This post follows on from the first in this three-part series which talks through a successful Talk for Writing unit.
Following on from the imitation work of reading as a reader activities and then reading as a writer during toolkit construction (all explained here), we then began to create save-it boxes – banks of sentences which would be drawn upon in innovation sessions. After teachers had picked specific parts of the toolkit on which to focus, children looked through other texts and ‘magpied’, innovated and invented their own sentences which could be used during writing. Save it boxes generated collaboratively by the teacher and the class were then displayed on the working wall whilst children also had ideas saved in their literacy books, ready for writing.
After working on Writers’ Toolkits and save-it boxes as well as all of the sentence work that had been completed throughout the unit thus far, children were well prepared to innovate. During this unit, we used post-it notes to plan our innovated writing. Simply placing post-it notes with our new ideas over the original text map ensured sentence structures were maintained – the key to innovation. Children then created their own ‘post-it note plan’ ready for writing their version of the story. Teachers ensured that the different sentence types on which we had focused were explicitly modelled and picked from our banks of ideas on the working wall.
Each day during the innovation and invention phases we included short bursts of grammar or sentence work, usually as a ‘Jumpstart’ activity (a quick starter to a lesson). In the main, these were based on elements of their writing from the previous day that we had identified as needing focused work.

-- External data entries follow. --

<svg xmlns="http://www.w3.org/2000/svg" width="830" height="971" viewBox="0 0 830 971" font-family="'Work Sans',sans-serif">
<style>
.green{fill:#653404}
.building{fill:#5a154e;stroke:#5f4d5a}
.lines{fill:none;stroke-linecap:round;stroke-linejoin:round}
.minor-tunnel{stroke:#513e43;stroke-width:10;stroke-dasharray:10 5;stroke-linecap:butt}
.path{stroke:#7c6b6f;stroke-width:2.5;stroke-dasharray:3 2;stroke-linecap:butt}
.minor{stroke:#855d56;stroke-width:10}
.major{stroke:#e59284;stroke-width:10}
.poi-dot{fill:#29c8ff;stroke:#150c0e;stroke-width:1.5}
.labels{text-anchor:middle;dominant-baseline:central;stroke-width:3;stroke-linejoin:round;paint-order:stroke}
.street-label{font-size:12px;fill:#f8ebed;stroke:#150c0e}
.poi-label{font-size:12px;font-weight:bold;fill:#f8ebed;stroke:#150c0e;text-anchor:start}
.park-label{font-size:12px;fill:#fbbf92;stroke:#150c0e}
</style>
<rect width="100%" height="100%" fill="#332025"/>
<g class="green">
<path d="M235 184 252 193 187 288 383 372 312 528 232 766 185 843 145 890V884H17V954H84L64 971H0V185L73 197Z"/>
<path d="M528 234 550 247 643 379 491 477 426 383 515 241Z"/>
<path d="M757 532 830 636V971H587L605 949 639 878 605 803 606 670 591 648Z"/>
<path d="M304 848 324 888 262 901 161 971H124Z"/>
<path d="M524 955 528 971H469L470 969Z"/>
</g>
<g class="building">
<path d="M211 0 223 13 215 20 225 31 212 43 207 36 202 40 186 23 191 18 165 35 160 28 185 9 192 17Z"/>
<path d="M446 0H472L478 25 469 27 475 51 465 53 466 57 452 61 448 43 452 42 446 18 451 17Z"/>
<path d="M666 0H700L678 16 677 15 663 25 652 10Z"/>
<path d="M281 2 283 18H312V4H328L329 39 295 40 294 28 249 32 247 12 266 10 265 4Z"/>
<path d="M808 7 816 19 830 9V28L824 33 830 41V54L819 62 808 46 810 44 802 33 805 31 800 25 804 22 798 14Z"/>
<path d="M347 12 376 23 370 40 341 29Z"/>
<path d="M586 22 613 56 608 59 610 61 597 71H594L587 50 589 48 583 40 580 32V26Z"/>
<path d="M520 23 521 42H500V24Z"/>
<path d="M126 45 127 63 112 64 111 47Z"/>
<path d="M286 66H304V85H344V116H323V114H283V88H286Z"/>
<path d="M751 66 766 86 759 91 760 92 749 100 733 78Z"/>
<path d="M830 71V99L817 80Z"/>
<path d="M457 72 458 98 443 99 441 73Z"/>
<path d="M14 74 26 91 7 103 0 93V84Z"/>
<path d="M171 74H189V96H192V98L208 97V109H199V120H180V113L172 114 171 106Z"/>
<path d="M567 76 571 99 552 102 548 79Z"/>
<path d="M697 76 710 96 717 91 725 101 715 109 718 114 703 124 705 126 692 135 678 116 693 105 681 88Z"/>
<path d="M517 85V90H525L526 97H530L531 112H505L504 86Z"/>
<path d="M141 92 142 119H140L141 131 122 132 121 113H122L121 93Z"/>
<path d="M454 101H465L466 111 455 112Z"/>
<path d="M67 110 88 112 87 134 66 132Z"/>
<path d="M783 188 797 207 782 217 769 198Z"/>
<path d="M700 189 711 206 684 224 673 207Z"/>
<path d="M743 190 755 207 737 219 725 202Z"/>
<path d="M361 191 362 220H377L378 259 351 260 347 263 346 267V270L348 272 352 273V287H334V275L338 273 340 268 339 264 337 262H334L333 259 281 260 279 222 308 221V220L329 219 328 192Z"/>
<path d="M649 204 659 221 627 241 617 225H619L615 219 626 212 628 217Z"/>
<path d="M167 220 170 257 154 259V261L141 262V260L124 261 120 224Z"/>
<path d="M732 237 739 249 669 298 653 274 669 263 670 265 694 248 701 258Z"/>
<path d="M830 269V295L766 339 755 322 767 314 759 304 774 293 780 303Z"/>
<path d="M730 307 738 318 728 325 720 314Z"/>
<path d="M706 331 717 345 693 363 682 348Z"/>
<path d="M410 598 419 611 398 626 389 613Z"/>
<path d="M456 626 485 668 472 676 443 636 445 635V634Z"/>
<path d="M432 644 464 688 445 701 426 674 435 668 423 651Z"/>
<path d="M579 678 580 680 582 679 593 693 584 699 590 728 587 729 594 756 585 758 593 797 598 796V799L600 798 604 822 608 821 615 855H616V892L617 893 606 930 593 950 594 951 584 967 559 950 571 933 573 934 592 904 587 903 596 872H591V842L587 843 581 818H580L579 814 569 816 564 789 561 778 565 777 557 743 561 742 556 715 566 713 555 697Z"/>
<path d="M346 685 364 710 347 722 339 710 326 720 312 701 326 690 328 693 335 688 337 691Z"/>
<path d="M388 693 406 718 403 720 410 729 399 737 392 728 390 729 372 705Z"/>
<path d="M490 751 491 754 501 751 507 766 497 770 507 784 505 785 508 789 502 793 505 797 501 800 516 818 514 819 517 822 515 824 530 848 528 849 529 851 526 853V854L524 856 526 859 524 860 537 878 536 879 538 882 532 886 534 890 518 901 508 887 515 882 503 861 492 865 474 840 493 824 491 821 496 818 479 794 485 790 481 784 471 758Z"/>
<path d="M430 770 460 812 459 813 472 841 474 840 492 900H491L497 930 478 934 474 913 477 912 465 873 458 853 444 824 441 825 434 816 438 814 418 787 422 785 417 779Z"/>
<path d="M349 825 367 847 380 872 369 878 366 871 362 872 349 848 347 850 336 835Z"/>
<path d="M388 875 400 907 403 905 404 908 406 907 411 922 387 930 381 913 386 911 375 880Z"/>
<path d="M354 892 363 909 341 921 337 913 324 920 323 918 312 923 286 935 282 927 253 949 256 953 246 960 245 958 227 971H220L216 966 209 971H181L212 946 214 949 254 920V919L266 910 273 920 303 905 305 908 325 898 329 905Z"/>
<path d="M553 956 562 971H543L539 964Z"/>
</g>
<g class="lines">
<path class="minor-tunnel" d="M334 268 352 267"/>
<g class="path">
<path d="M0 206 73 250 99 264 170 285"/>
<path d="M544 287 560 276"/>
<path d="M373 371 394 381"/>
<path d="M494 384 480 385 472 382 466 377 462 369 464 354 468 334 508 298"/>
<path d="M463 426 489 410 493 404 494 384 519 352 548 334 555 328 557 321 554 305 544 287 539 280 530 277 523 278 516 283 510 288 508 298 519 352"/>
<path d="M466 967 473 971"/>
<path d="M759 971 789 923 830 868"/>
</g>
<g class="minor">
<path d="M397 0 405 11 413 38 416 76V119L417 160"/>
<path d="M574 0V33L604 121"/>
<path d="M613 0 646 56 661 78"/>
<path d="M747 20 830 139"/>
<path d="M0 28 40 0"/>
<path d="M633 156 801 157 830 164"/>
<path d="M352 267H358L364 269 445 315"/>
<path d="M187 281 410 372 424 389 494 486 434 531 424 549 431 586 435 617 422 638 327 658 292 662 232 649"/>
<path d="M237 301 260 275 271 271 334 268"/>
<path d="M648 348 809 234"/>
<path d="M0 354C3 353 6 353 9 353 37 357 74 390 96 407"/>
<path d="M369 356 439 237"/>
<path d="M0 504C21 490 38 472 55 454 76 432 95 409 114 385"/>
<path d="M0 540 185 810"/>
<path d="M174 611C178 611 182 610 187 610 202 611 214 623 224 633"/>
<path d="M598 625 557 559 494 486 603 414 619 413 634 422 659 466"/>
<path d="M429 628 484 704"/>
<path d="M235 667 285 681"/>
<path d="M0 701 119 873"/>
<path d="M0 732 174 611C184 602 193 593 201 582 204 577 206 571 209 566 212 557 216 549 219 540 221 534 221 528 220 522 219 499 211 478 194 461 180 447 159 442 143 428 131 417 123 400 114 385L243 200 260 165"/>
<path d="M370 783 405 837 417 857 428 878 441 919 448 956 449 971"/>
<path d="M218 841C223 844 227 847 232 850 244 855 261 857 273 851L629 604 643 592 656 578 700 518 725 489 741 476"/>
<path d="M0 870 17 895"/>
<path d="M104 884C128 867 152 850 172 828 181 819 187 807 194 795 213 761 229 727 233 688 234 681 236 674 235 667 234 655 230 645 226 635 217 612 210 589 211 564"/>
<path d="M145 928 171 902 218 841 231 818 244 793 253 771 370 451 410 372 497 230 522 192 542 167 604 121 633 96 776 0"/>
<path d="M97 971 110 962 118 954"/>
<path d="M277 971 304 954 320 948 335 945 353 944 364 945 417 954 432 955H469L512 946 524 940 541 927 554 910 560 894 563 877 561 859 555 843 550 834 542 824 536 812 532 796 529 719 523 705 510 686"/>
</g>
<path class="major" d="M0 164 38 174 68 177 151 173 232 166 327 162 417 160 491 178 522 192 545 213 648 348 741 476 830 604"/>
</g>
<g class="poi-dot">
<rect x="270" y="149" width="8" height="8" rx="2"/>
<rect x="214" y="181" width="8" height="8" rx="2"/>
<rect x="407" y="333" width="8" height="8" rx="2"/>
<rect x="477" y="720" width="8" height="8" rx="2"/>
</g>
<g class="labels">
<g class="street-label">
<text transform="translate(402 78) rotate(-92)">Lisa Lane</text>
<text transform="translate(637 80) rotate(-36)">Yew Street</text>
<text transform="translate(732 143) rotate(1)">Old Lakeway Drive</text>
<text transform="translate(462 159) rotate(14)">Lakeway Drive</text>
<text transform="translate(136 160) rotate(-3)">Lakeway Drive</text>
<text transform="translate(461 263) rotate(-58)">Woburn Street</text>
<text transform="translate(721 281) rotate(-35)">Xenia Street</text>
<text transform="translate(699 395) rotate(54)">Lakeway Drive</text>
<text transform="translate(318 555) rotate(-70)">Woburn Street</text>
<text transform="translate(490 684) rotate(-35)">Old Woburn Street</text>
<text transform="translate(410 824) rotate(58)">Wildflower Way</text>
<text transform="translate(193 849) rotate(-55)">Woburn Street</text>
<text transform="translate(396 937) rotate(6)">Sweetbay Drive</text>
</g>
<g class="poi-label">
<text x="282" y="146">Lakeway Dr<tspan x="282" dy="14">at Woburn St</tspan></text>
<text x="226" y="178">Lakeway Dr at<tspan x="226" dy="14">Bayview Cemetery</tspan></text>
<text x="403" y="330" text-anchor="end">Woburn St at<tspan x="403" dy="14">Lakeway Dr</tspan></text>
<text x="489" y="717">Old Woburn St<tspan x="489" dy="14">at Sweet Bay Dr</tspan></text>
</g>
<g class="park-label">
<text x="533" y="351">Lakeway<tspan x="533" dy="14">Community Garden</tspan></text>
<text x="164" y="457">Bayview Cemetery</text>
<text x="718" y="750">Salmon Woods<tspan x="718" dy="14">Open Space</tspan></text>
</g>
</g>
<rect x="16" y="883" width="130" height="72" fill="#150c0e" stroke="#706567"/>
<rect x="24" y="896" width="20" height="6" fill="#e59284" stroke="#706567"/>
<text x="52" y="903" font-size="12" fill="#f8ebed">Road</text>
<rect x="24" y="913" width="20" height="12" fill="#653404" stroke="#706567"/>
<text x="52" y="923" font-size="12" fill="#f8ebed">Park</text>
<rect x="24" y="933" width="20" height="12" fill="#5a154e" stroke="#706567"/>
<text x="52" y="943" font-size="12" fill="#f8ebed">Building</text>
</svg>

Having planned their writing in detail using the scaffold of the original text map, children then wrote a number of paragraphs per day. In this suspense unit, children wrote two lots of three paragraphs. During shared writing sessions, teachers made explicit reference to the Writers’ toolkit, modelling the writer’s thought processes by talking aloud the intention behind the various language choices made. We modelled from both the long and short versions of the focus text.
During every writing session, children related their analysis of their own work back to the toolkit – to the intended effect on the reader. In the image above, the class have been encouraged to self assess by identifying a particularly successful section of their story and to then explain how they wanted to make the reader feel at this point in their writing. As with shared writing, this meta-cognitive process requires clear modelling and explanation by the teacher. However, after their immersion in the suspense genre, their reading as a writer work and their subsequent internalisation of the Writers’ Toolkit, children were well prepared to relate their analysis of their own writing back to the intended effect. As well as highlighting a successful section of their story, children were also encouraged to identify a sentence or two which they felt could be made even better. After careful modelling of this process by the teacher, children would then have a second attempt at this part of their writing.
To give the children the opportunity to write an entire text in a single lesson we then planned a second innovation, changing the setting of the story. Writing was planned in the same way using post-it notes. Again, teachers and children made intentional use of the different sentence types we had worked on both in this unit and previous ones. Therefore, although children were sticking to the general structure of the text, they dropped in extra sentences where appropriate and effective. In their second innovation, many children were confident enough to move further away from the focus text, which in turn prepared them well for inventing.